Così Fipe che rappresenta le Imprese che hanno nel cibo il loro core-business, ha dedicato la sua Assemblea annuale al binomio “Cibo e Cultura”. 

"2018, anno del cibo vuol dire anno della ristorazione. In occasione della presentazione stamani del programma di iniziative a cura del MIBACT e del MIPAAF per celebrare i dodici mesi dedicati alla promozione a tutto tondo della filiera agroalimentare del Belpaese, Giancarlo Deidda, Vicepresidente di Fipe - Federazione Italiana Pubblici Esercizi ricorda in questo ambito il ruolo ed il valore rappresentato dal variegato mondo dei pubblici esercizi e della ristorazione: "Con 41 miliardi di euro di valore aggiunto e un milione di addetti la ristorazione si conferma componente decisiva dell'intera filiera agroalimentare. Se a ciò aggiungiamo che per i turisti stranieri ristoranti e bar sono ai primi posti delle cose che più apprezzano dell'Italia è evidente come la valorizzazione del cibo italiano non può non passare anche e soprattutto per la ristorazione".

CIBUS 2018 
"Lo sviluppo del comparto alimentare made in Italy è una sfida da vincere in casa, ma anche e soprattutto...fuoricasa. L'avvio di Cibus, nell'edizione che ricorre proprio nell'Anno del Cibo Italiano, è un'occasione importante per ribadire un concetto fondamentale: la ristorazione, con i suoi 41 miliardi di euro di valore aggiunto e oltre un milione di addetti, è la componente di maggior valore della filiera agroalimentare nazionale"- questo il commento di Rodolfo Citterio, Consigliere di Fipe - Federazione Italiana Pubblici Esercizi con delega alle fiere, all'apertura del 19° Salone Internazionale dell'Alimentazione -. 

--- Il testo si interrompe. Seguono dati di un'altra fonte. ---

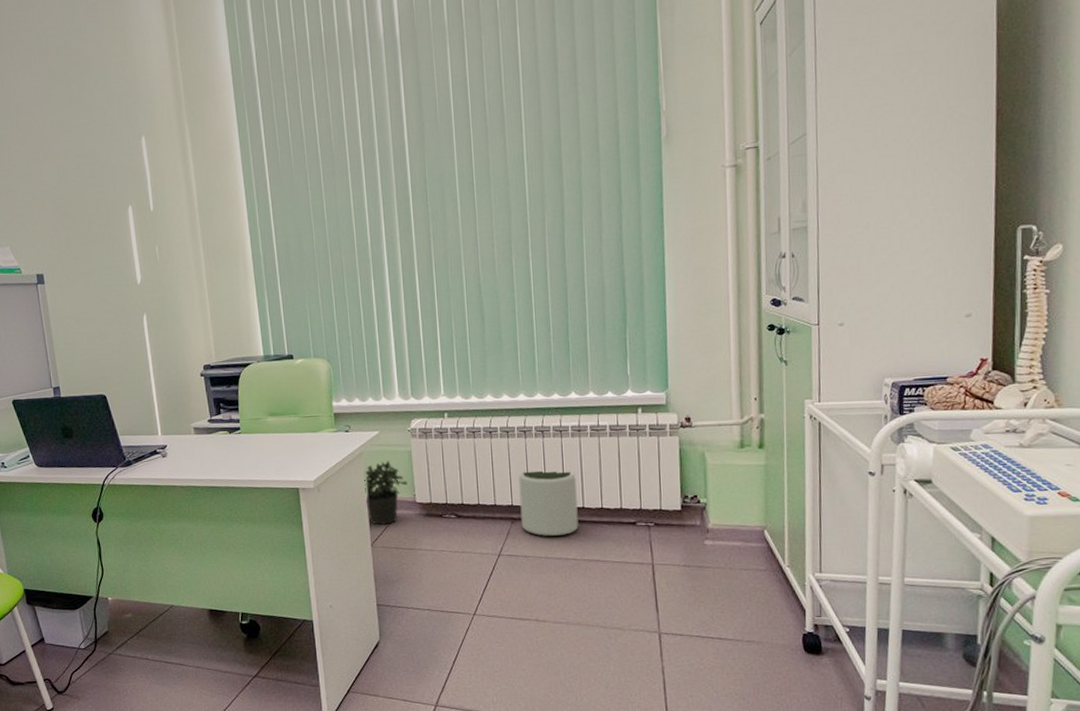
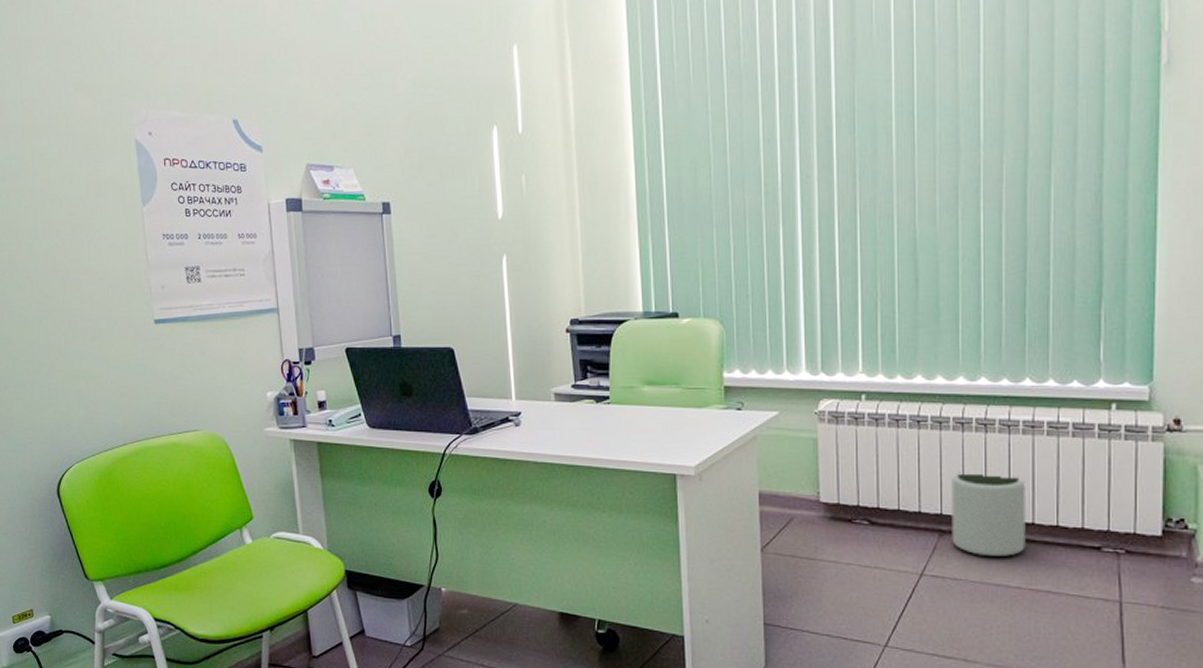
potted plant: present [364,461,408,525] -> none [757,448,811,526]

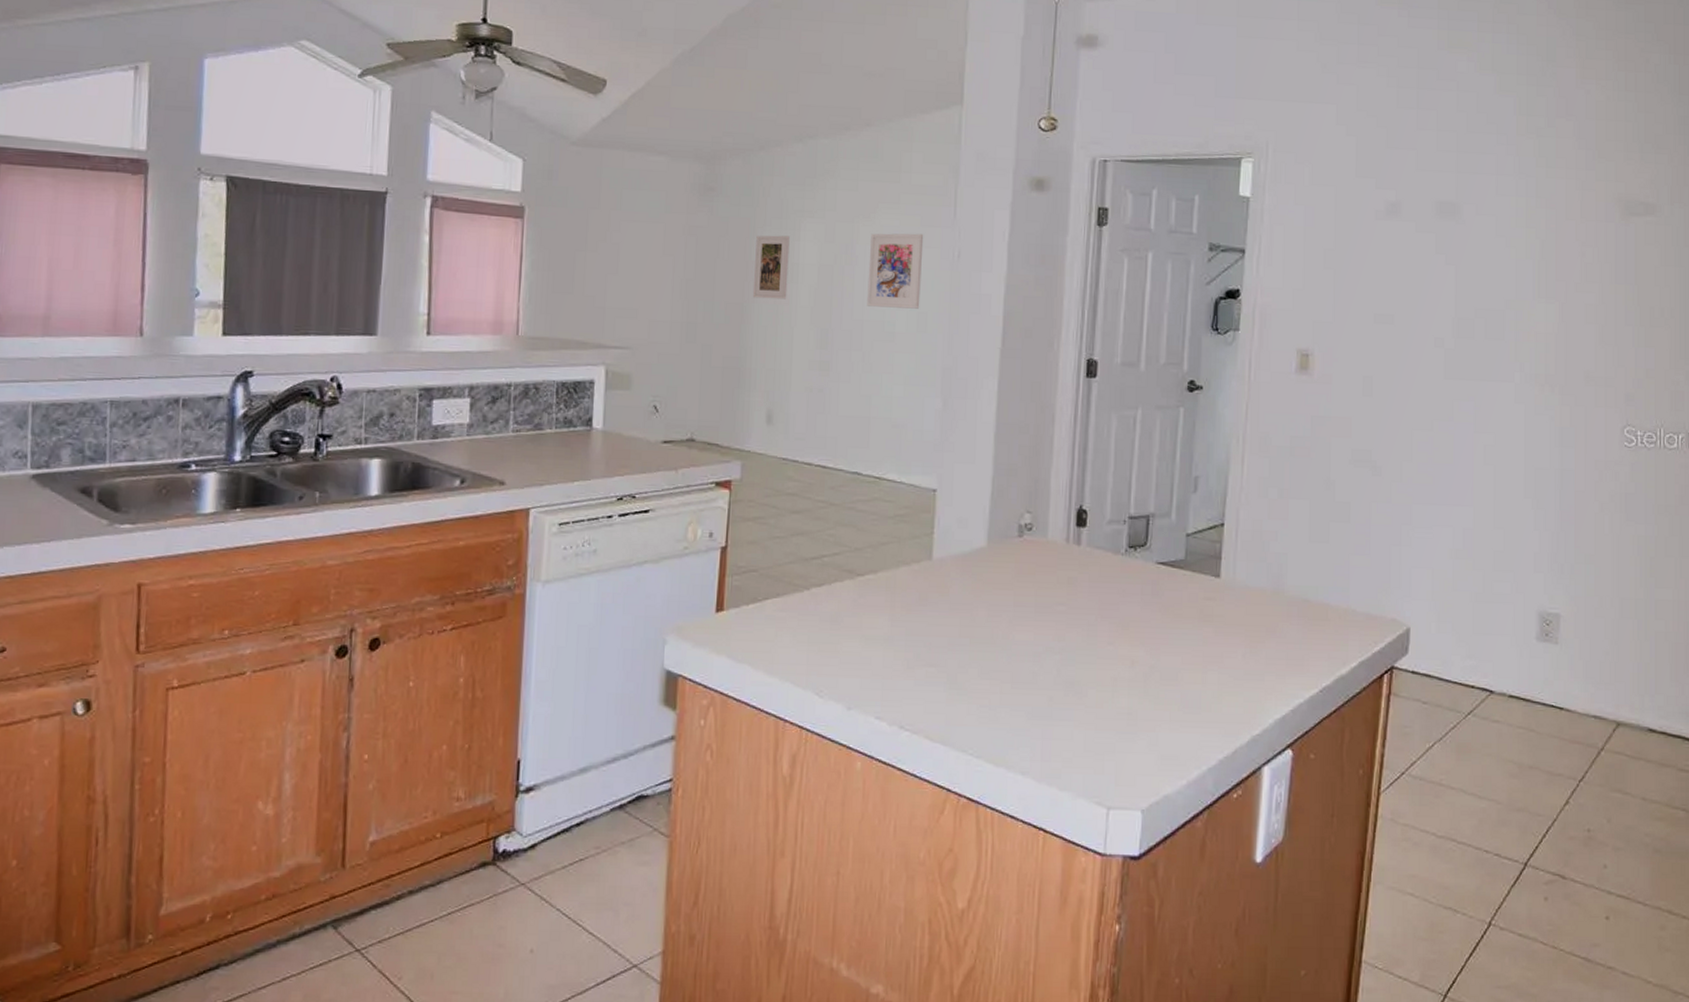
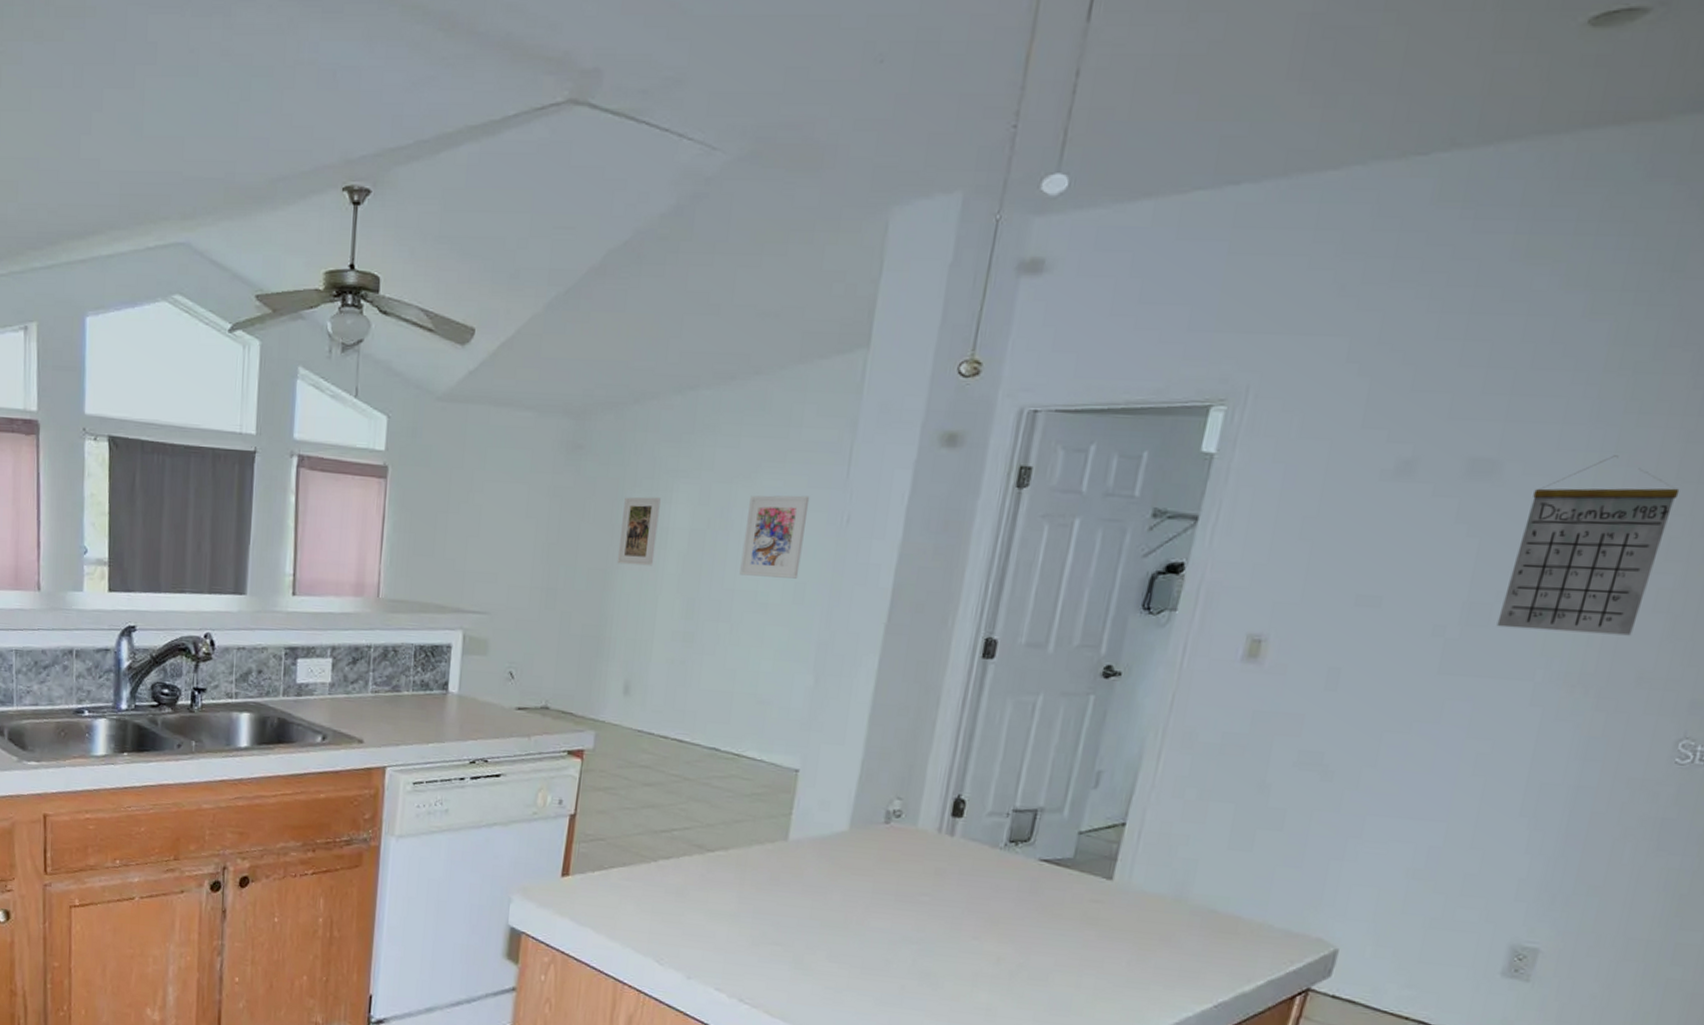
calendar: none [1480,199,1585,343] -> present [1496,455,1680,636]

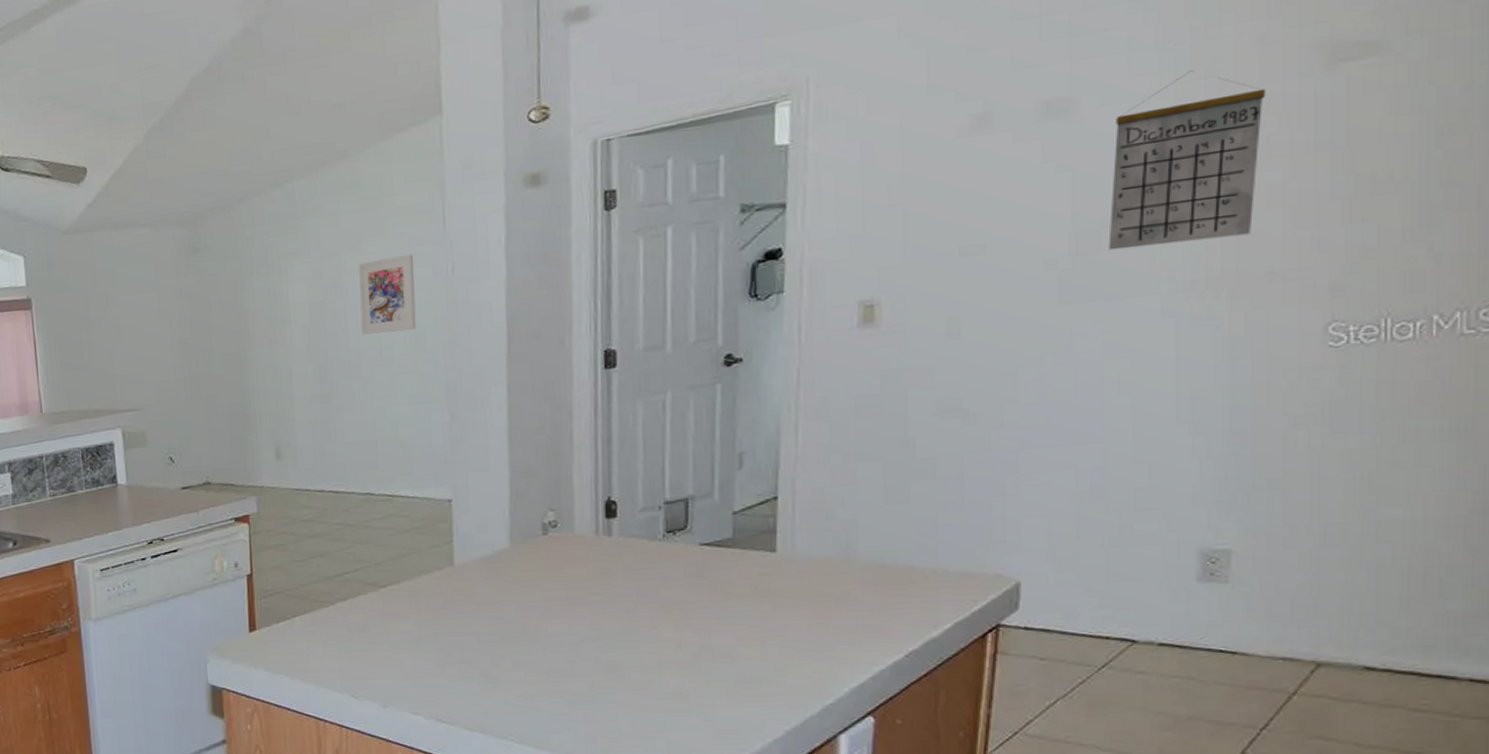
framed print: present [617,497,661,566] -> none [245,280,282,345]

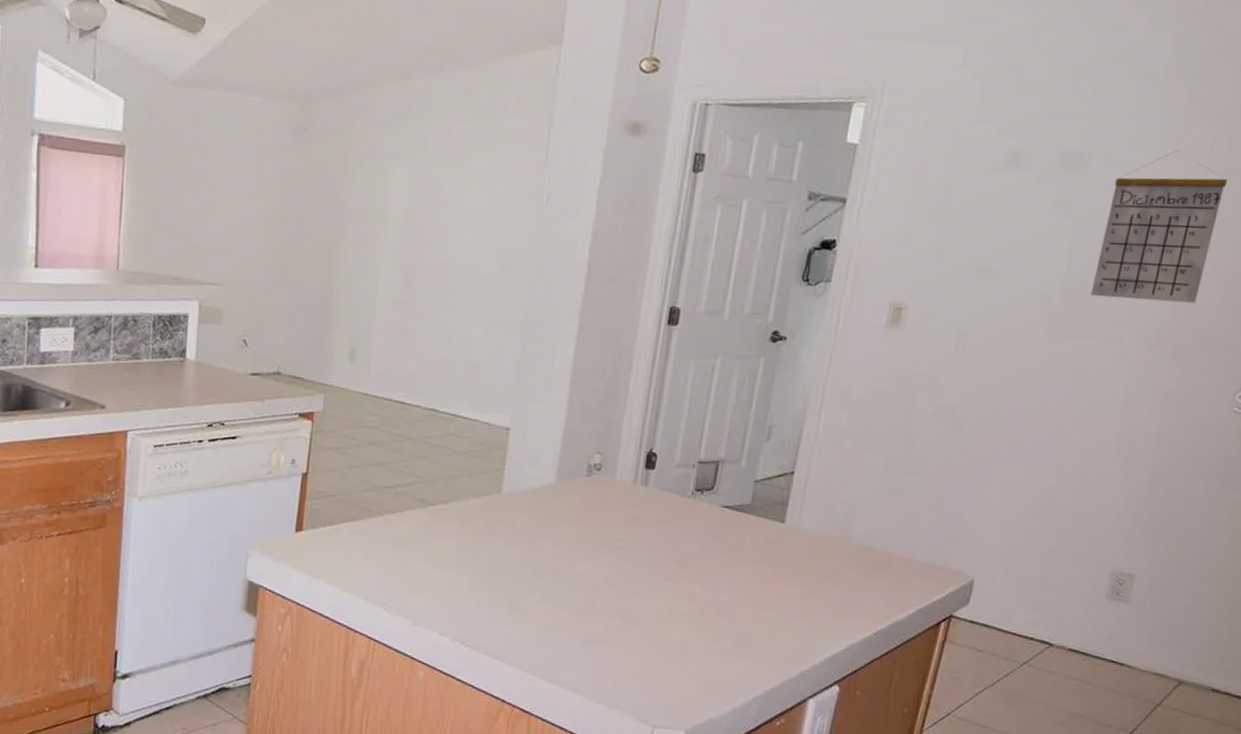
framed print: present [359,254,417,335] -> none [452,176,514,253]

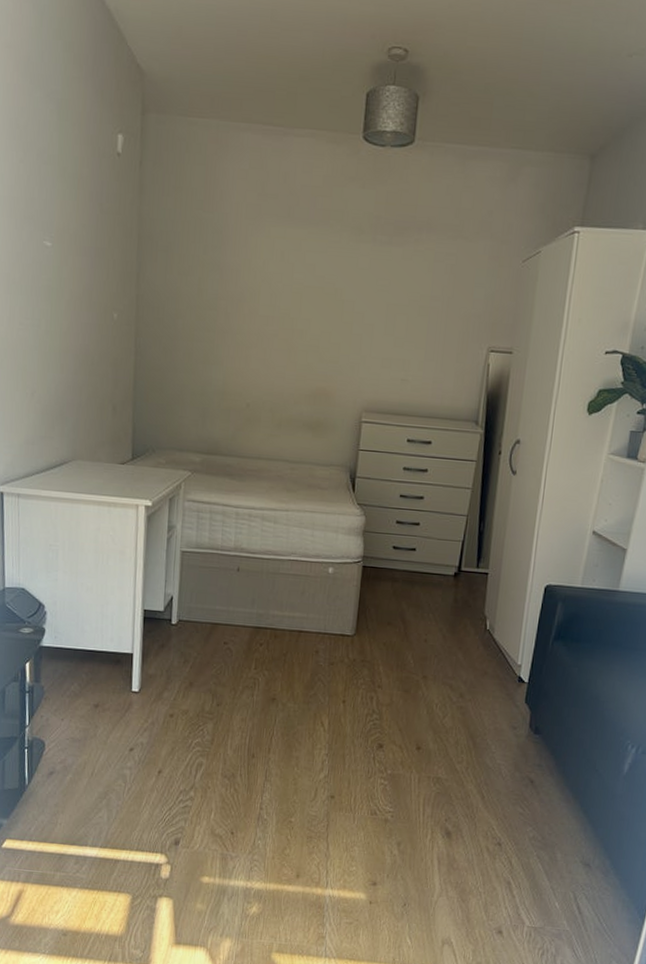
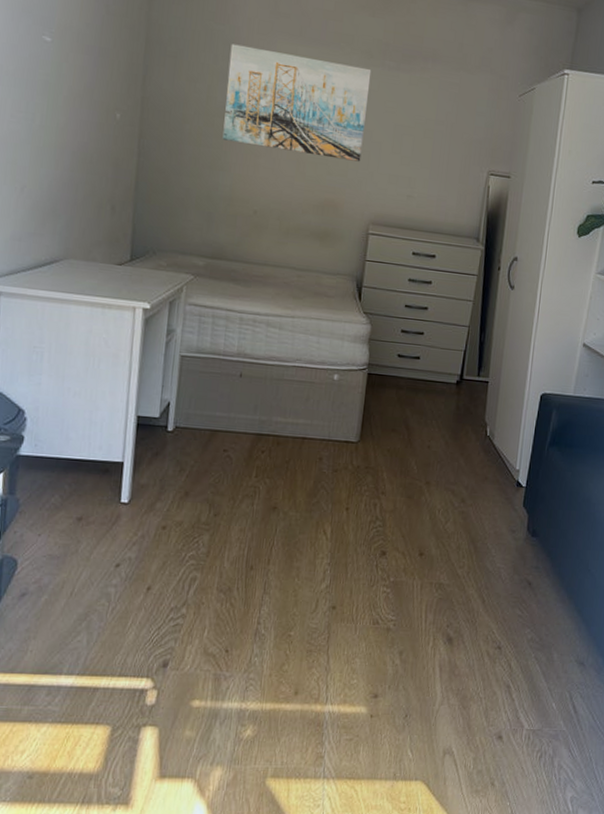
wall art: none [214,232,363,347] -> present [222,43,372,162]

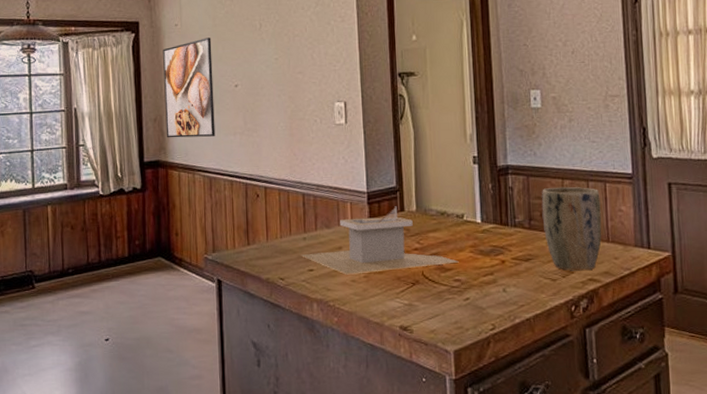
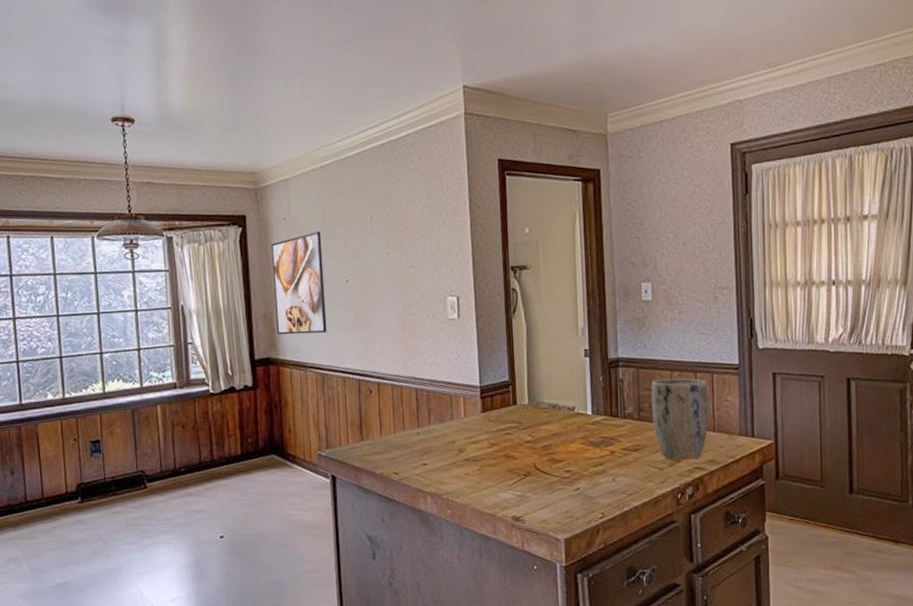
architectural model: present [300,206,459,275] -> none [414,400,570,468]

Assemblea Annuale Fipe -  Sala Oralndo p.zza G. G. Belli 2 - Roma 15 novembre 2018 -  ore 10:30 
Nell’anno dedicato al cibo italiano l’Assemblea della Federazione si ispira al rapporto fra cibo e società con l’obiettivo di valorizzare l’enogastronomia e la cucina come strumenti di scoperta di una parte fondamentale del nostro patrimonio culturale.